- ISHN GLOBAL
- EHS RESEARCH
Last week in the foothills of the Catalina Mountains north of Tucson, AZ under cloudless cobalt blue skies and 90-degree temperatures approximately 500 senior level environmental health and safety professionals met for two days at the 19th Annual NAEM EHS Management Forum.
Two decades ago, NAEM began in Washington, DC as the National Association for Environmental Management. It has since broadened its focus to include in a major way occupational safety and health and now officially goes by the acronym NAEM. It considers itself the largest professional community for EHS and sustainability decision-makers.
The 2011 Tucson meeting was divided into four tracks — Foundational EHS Excellence, Defining and Delivering Sustainability, Supply Chain Strategies, and 21st Century Leadership. Each track featured six workshops with multiple presenters; many were practicing EHS senior leaders in industry.
We devoted most of our time to covering the sustainability workshops and two keynote presentations on sustainability. Clearly, more and more EHS professionals are taking on sustainability responsibilities in their organizations. In ISHN’s 2011 White Paper Reader Survey, conducted this past September, 39% said their involvement in company sustainability initiatives will increase in 2012. A scant four percent sustainability responsibilities will shrink.
Here are takeaways from NAEM conference speakers regarding corporate sustainability:
● Some very green companies have lousy safety and health programs.
● Sustainability corporate officers should come from the operations ranks. Operations is where sustainability rubber meets the road.
● It is a stretch for EHS officers to head sustainability departments, though some certainly do. But juggling the workload of technical EHS issues with ever-expanding sustainability initiatives will stretch some EHS pros to the point of diminishing returns.
● There are exceptions to the rule, but in general it’s a bad idea to have sustainability led by corporate marketing and communications people. It reinforces the negative image of sustainability as spin more than substance.
● As with many safety and health departments, many sustainability departments and officers have a hard time integrating their activities with the organizational mainstream. Sustainability becomes another alienated silo.
● Sustainability has three legs to stand on: economic, social, and environmental. The so-called triple bottom line. Safety and health comes under the social category. But its “footprint” is often very small.
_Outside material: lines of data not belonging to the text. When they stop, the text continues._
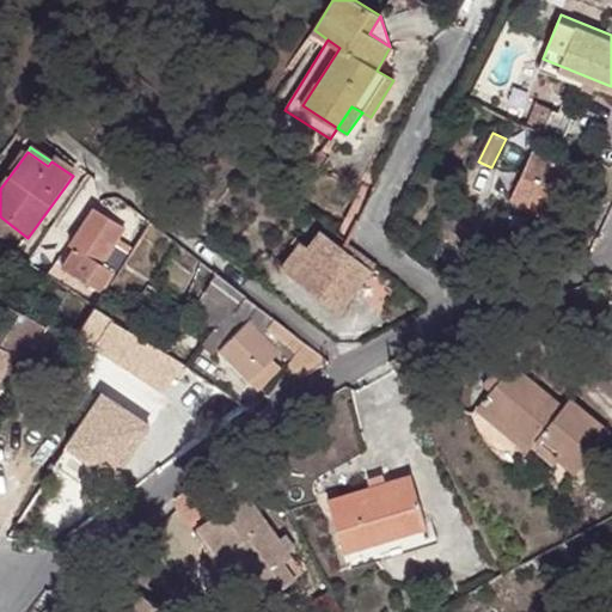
[(513,200),(518,202),(549,216),(554,220),(575,170),(533,152),(513,200)]
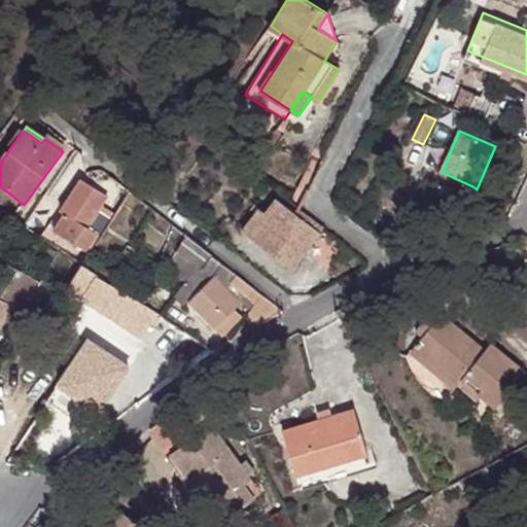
[(472,186),(446,174),(444,179),(470,190),(472,186)]
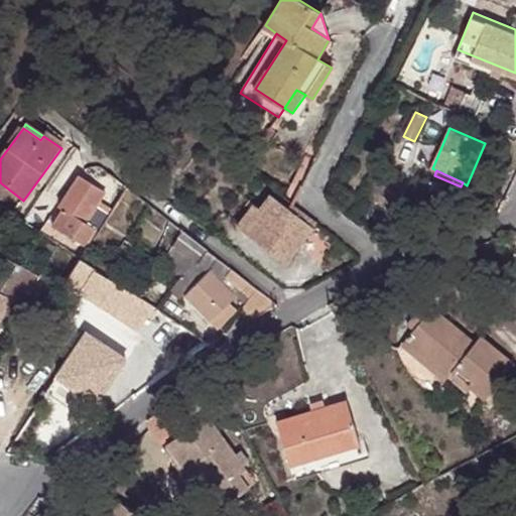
[(81,176),(71,191),(76,195),(65,210),(54,226),(85,246),(96,229),(92,227),(87,223),(92,216),(106,194),(81,176)]
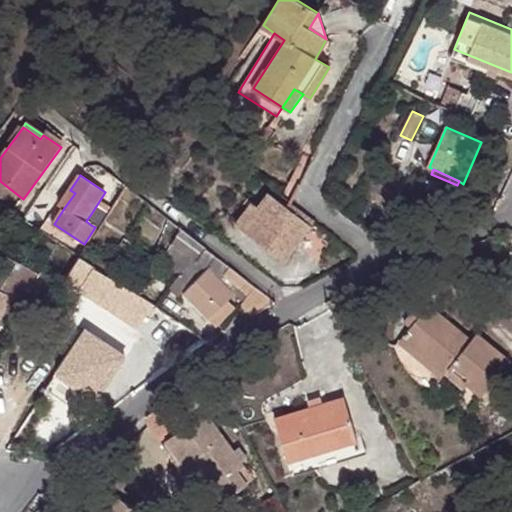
[(75,193),(70,190),(60,204),(64,208),(75,193)]
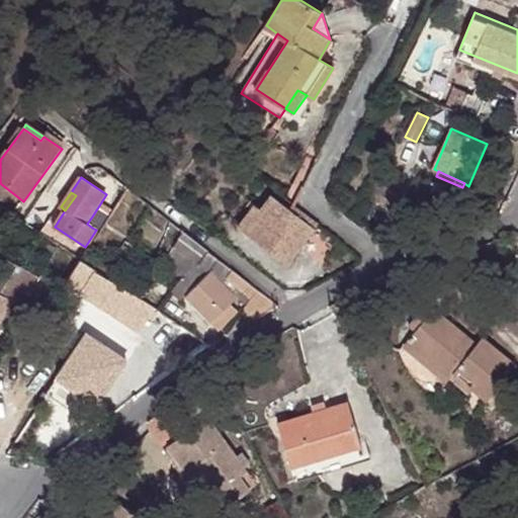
[(305,242),(319,224),(294,204),(293,203),(288,208),(272,195),(262,209),(291,233),(295,236),(305,242)]
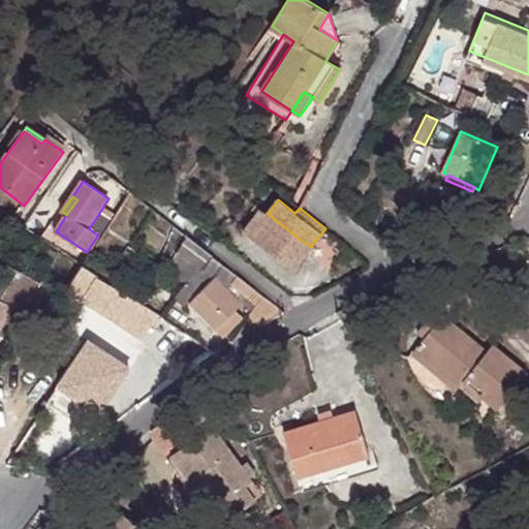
[(99,224),(94,221),(89,228),(94,232),(99,224)]
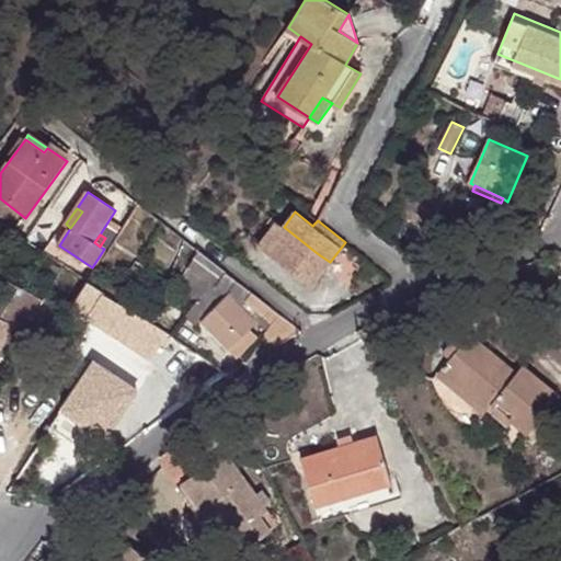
[(319,275),(330,262),(320,255),(316,252),(306,265),(319,275)]
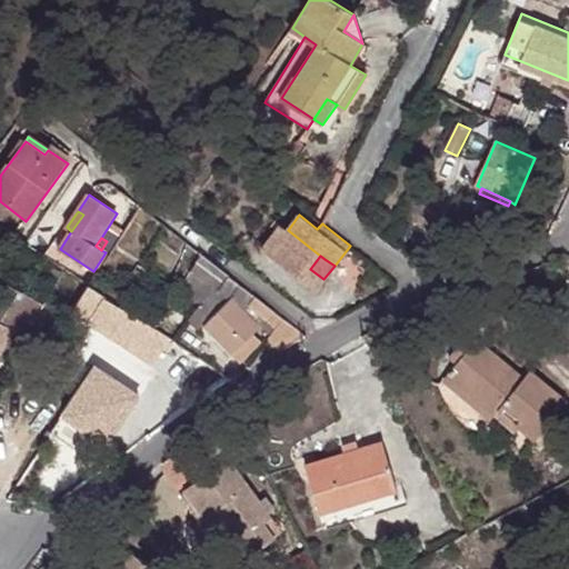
[(260,327),(270,336),(276,329),(278,325),(283,319),(253,296),(210,261),(187,285),(216,313),(232,298),(260,327)]
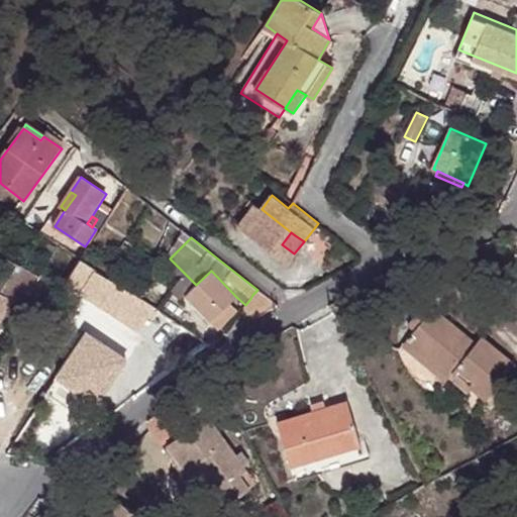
[(144,326),(150,317),(156,309),(121,287),(84,263),(70,284),(100,303),(102,301),(132,320),(133,319),(144,326)]
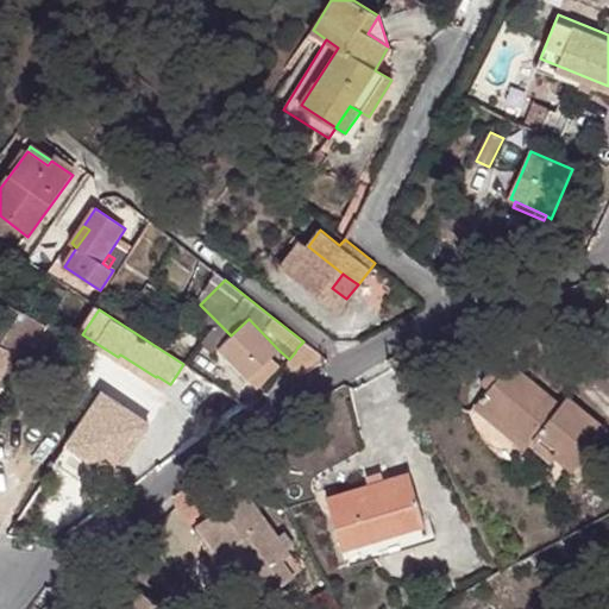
[(249,319),(231,336),(219,349),(250,380),(270,358),(278,350),(249,319)]
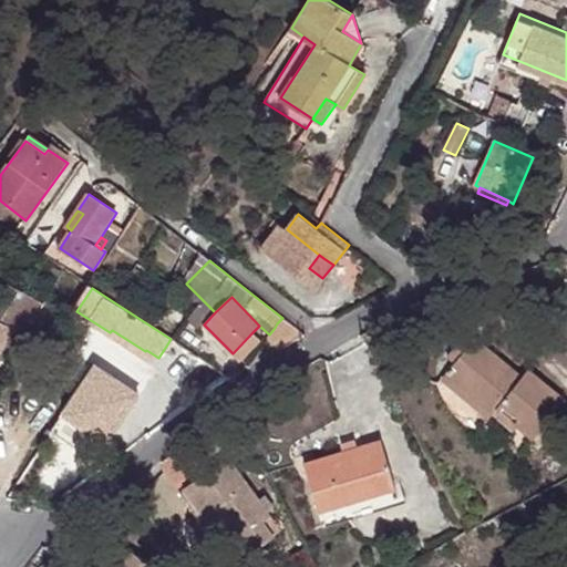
[(268,338),(279,350),(288,344),(306,336),(282,318),(277,323),(275,328),(269,334),(268,338)]
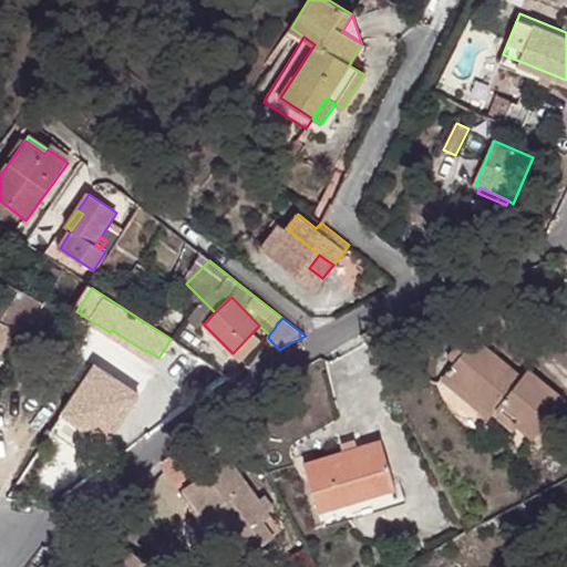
[(0,354),(14,329),(0,321),(0,354)]
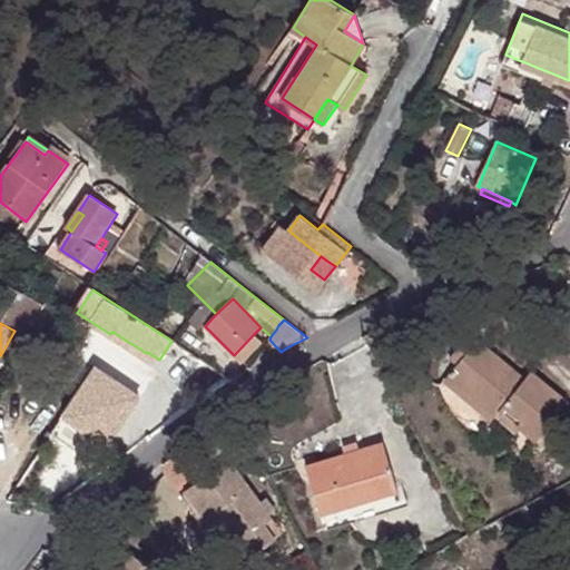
[(261,343),(253,335),(234,355),(242,363),(261,343)]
● Corporations, when they consider sustainability, think of water, electricity, waste, emissions, life cycle management, product stewardship, even facility lighting. Safety and health is an after-thought most often.
● Most corporate sustainability reports, if they reference safety and health at all, limit the contribution to employee injury and illness rates. Of course they will boast of declines in these rates. But any other indicators of safety and health performance are largely absent.
● EHS management systems are one bridge EHS professionals have to sustainability activity. Corporations want consistency in EHS systems at all facilities as part of being a sustainable enterprise.
● Chemical inventorying and MSDS databases are another area where EHS pros contribute to corporate sustainability. A company can’t know what toxic chemicals to replace and / or diminish the use of without a complete audit of chemicals on site. Material Safety Data Sheets are the go-to resource to identify chemicals that can become targets for reductions or elimination.
● Sustainability ratings, which companies are the greenest, should all be taken with a grain of salt. There is no consensus on how these rankings should be calculated. So the sustainability ratings business becomes a cottage industry of its own. Companies use them to validate their sustainability credibility.
● A large percentage of the work done by sustainability officers has to do with answering questions and filling out forms for rankings and ratings. A company does not want to be conspicuous by its absence from nationally publicized sustainability performance rankings.
● CEOs “get” sustainability in a way they do not with occupational safety and health. It is easier to engage a CEO in a conversation about sustainability than safety. The self-interest in sustainability is readily apparent. CEOs quickly see how their company’s sustainability initiatives impact brand value, investor perceptions, customer perceptions, media perceptions, consumer relationships, corporate reputations, corporate citizenship, and notions of responsible corporate behavior.
● Still, many sustainability departments are under-funded and under-staffed, suffering from the same hunger for resources that many occupational safety and health departments must contend with.
● As with safety, sustainability suffers from being seen as a necessary evil by too many CEOs.
● These are the current sustainability priorities: climate change, water scarcity, food security, energy use and poverty.
● The future of sustainability rests in broadening its scope beyond the environment. The pendulum is swinging from environmental leading indicators to social metrics.
● Social sustainability metrics include: malnutrition, infectious diseases, human trafficking, primary and secondary education, human rights, diversity, job creation, local procurement, and social norms.
● Safety and health sustainability metrics will move into these areas: employee health promotion, nutrition, exercise, percentage of healthy employees, percentage of employees participating and / or engaged in lifestyle and wellness programs, behavioral observations, near miss reporting, risk reduction participation, percentage of employees engaged in safety and health activities, percentage of employees exposed to toxic chemical levels below permissible limits, and the performance of integrated EHS management systems with risk assessment systems.
● Sustainability, as with safety and health, is prone to focus too much on outcome measures and not enough on process measures.